Step 1 - Creating application

First step includes creating an application: the logical application and associated objects are created as master data. To do so, follow these steps:

1. Log in as the System Administrator of the application.

   • If another role is used for application onboarding, for example, data administrator, make sure that the role has the Create and Update permissions for Data Object Types.

2. Go to Setup > Master data > Resources > Applications.

   

3. Ensure that the application you are about to create does not exist yet and click New to start the creation process.

4. Set the System ID of the application to<APPNAME>, for example, for an application named Financial Postings, the system ID will be FINANCIALPOSTINGS.

5. Set the Name of the system to the business-friendly name of the application, in this example Financial Postings. Fill out Description with a short meaningful description of the business purpose of the system.

6. Define the IT system owner in the IT Owner field.

7. In most cases, self-management is enabled in Omada Identity. If so, the business owner (owner field) should be set through a self-management assignment either by setting a manual owner, or by requesting access to the System owner role in the Access Request process.

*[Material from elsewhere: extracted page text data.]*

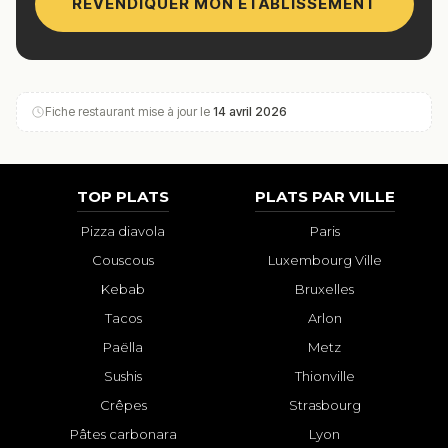
REVENDIQUER MON ÉTABLISSEMENT
Fiche restaurant mise à jour le
14 avril 2026
TOP PLATS
PLATS PAR VILLE
Pizza diavola
Paris
Couscous
Luxembourg Ville
Kebab
Bruxelles
Tacos
Arlon
Paëlla
Metz
Sushis
Thionville
Crêpes
Strasbourg
Pâtes carbonara
Lyon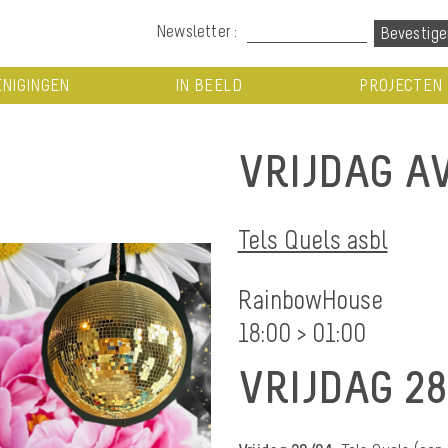
Newsletter :
NIGINGEN
IN BEELD
PROJECTEN
VRIJDAG A
Tels Quels asbl
RainbowHouse
18:00 > 01:00
VRIJDAG 28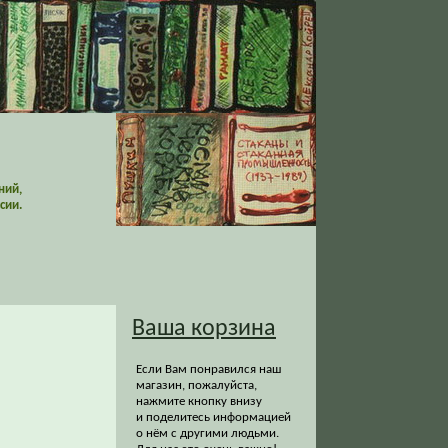
ний,
сии.
Ваша корзина
Если Вам понравился наш
магазин, пожалуйста,
нажмите кнопку внизу
и поделитесь информацией
о нём с другими людьми.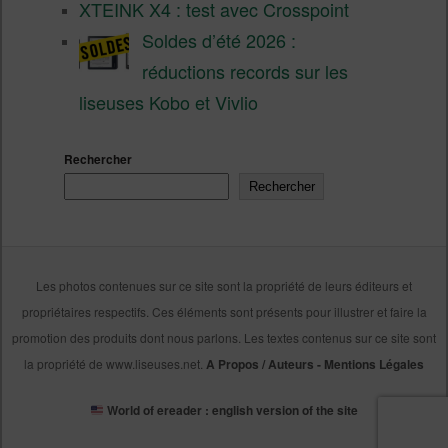
XTEINK X4 : test avec Crosspoint
Soldes d’été 2026 :
réductions records sur les
liseuses Kobo et Vivlio
Rechercher
Rechercher
Les photos contenues sur ce site sont la propriété de leurs éditeurs et
propriétaires respectifs. Ces éléments sont présents pour illustrer et faire la
promotion des produits dont nous parlons. Les textes contenus sur ce site sont
la propriété de www.liseuses.net.
A Propos / Auteurs
-
Mentions Légales
World of ereader : english version of the site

8. Tick Is logical system and Auto create accounts unless you are creating a trusted system. Use the following table to decidewhich of these two options to choose:

   Auto create accounts	Trust
   + Abstraction to real accounts – good if multiple systems are used	+ Allows the use of accounts of another system
   - You need Account resources in the logical system	+ Useful if you want to recertify logical CRAs with the real account name
   - The Account name will be artificial

9. Click the magnifying glass on the right side of the Contained physical systems field and select the correct system from the list, that is, Active Directory. The resulting system settings will look like this:

   

10. If you are using the Application onboarding process to create application roles, scroll down and open the Application onboarding tab. Select the magnifying glass on the right side of the Default resource type field to open a popup window of a list of resource types.

    

11. Select the Application Role resource type or click New to create a new resource type. If you create a new resource type, select Role in Resource Category. Click OK to save the resource type.

12. Next, set a folder for the application to store its data. Click the magnifying glass next to the Default resource folder field to open a pop-up window of a list with resource folders. Select the Resource folder that is relevant for the application - based on the level of approval needed.

13. You can also create a new folder for each application. Click New to create a new resource folder. Set the Name to <App Name>and the FolderID to<APPNAME>.

    

14. In the same window, scroll down to Approval. Here is where you select the approval levels necessary for giving access rights to this application. If you leave it blank, there will be no approval on this application, which means that if an identity uses self-service to request access to this resource, they will be given access without any further processing. Click OK to save the resource folder.

    

15. Select the resource folder just created from the list by clicking it and clicking OK.

16. Set the Owners (IT) by writing their name or searching for it by using the magnifying glass next to the field.

17. The IT Owner must be an Omada Identity System Owner. If this is not possible, the security on the process target needs to be changed accordingly.

18. In Advanced, select classification tags that apply to the application and are verified by the application owner.

19. The resulting settings will look like this:

    

20. Click OK in the New System window and the application is now ready under Applications.